The way I'm planning on translating it is to treat a statement and its negation as essentially separate statements in the probability distribution; ie, the Liar sentence can have probability 0, but its negation can simultaneously have probability 0. Only when we know a statement is a proposition can we derive that P(prop) = 1 - P(~prop).

After this, what we do is just encode the valid sequents as rules in our existing logic. However, IG has an infinite number of valid sequents, specified with some sequent derivation rules. This means that we've got an infinite number of rules now-- we need an efficient mechanism for constructing valid rules as they are needed. The sequent derivation rules get turned into "meta-rules" in our logic. This is a bit complicated, but better than the alternatives (see my previous post).

One complication is that sequent-based need to be combined with something like the noisy-or combination rule [I need to add a reference...]. At present we're planning on dealing with this by having noisy-or be the default combination rule in the whole system; there are some cases where it is a terrible rule, though. YKY thinks we can determine which cases to apply it to using causal reasoning.
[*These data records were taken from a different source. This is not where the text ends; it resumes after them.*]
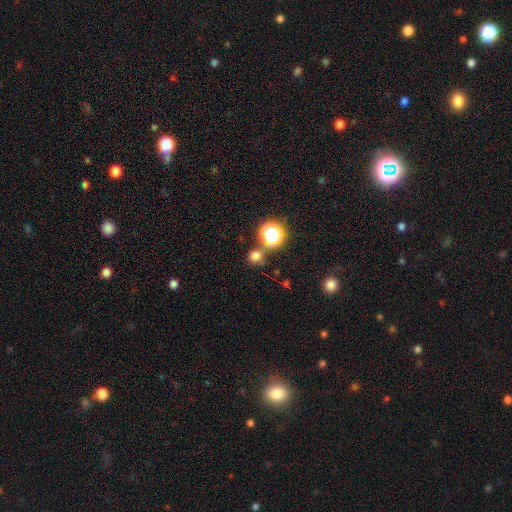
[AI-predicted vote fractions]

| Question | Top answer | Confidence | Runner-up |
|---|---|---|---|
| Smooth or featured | smooth | 71% | star or artifact (23%) |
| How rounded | round | 88% | in between (11%) |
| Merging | none | 75% | merger (12%) |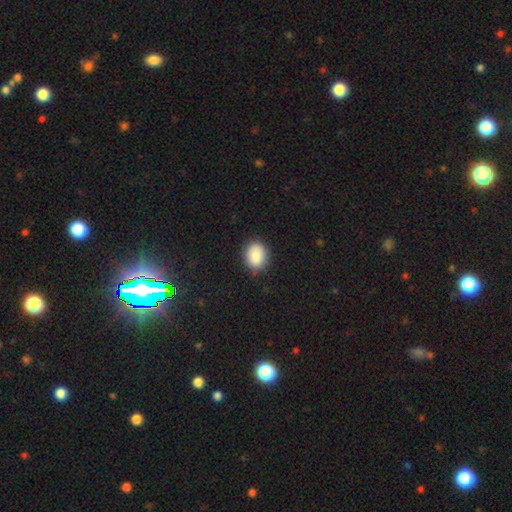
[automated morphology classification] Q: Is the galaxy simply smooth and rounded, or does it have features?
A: smooth — 87%.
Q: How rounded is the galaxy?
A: round — 55%.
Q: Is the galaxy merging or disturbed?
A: none — 85%.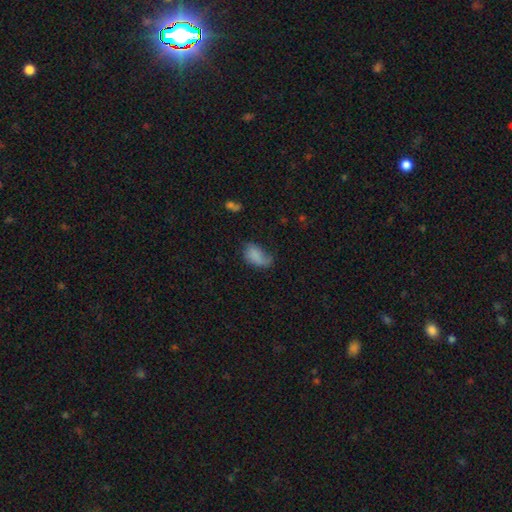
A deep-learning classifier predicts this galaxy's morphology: A smooth galaxy with no disk features (72%) that is in between round and cigar-shaped (91%). Merging: none (37%).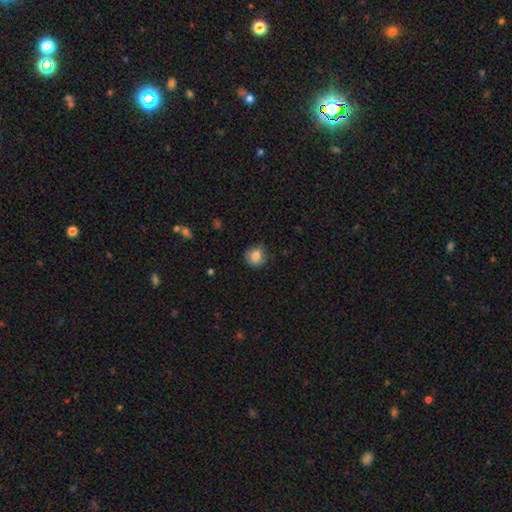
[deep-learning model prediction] smooth_or_featured: smooth (p=0.82) [alt: star or artifact p=0.09]
how_rounded: round (p=0.82) [alt: in between p=0.17]
merging: none (p=0.74) [alt: minor disturbance p=0.21]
For efficient reasoning, we'd like to normalize terms before reasoning so that we can quickly recognize equality. However, in untyped HOL, some terms have nonterminating normalizations. There are a few things we can do. One is to just have a time cutoff on normalization attempts. Another is to try and do some type reasoning before normalization (so we'd only normalize when we could first prove termination). A third option that might have some interesting properties is what I'm calling "compressive normalization"... rather than the usual normalization, use the shortest form of a term as the normal form. This is non-terminating and we'd still need a time cutoff, but unlike the usual normal form, it exists even for terms which aren't propositions-- it just always exists. It might be useful to keep short forms of terms around for compression purposes.
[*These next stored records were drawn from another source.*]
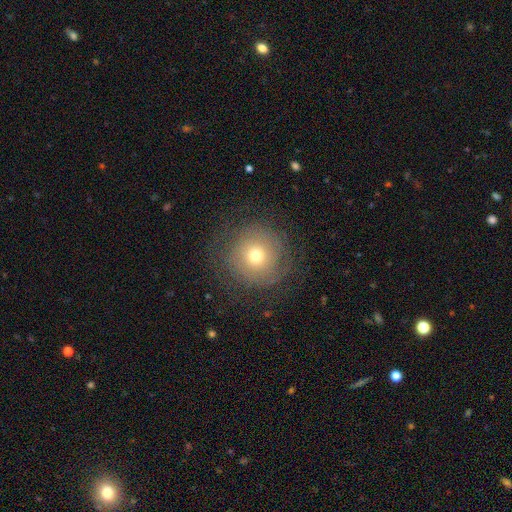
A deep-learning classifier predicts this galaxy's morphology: A smooth galaxy with no disk features (54%) that is round (94%).

Vote fractions:
- Smooth or featured? smooth: 54% / featured or disk: 33% / star or artifact: 13%
- How rounded? round: 94% / in between: 5% / cigar-shaped: 1%
- Merging? none: 74% / minor disturbance: 14% / major disturbance: 11% / merger: 1%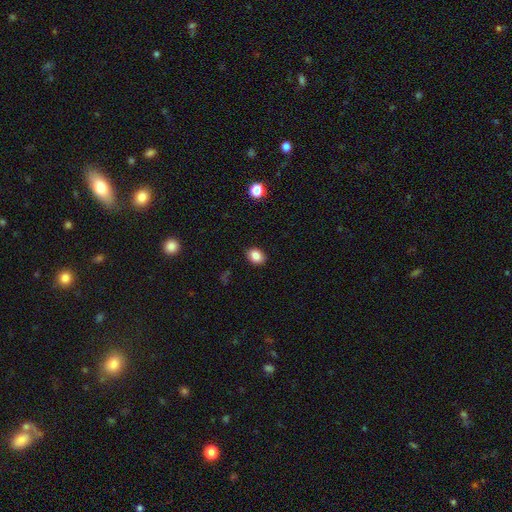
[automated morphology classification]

Speaking of compression; integrating both HOL and likelihood reasoning into Gen means that might be feasible to specify a prior probability distribution over models within Gen itself, meaning iduction just becomes probabilistic deduction. However, I have not worked out details here.

That's all for today! :)


    Page 7, section 3, Noisy Or Classifier - The noisy-or model was first introduced by Pearl [9]. As its name suggests it is a generalization of the deterministic OR relation...

    The noisy-or classifier can have the following semantics. If an attribute, say Aj , is in a state aj then the instance (a1, . . . , aj , . . . , ak) is classified to class C = 1 unless there is an inhibitory effect, which has probability PM(A0j = 0|Aj = aj ). All inhibitory effects are assumed to be independent. Therefore the probability that an instance does not belong to class C, i.e. C = 0, is a product of all inhibitory effects Qj PM(A0j = 0 | Aj = aj)6.

  2. [9] J. Pearl. Probabilistic reasoning in intelligent systems: networks of plausible
    inference. Morgan Kaufmann, 1988.

  3. One thing I don't understand is the usefulness of those "higher-order terms" that you talk about. In most cases I assume the terms would be terminating.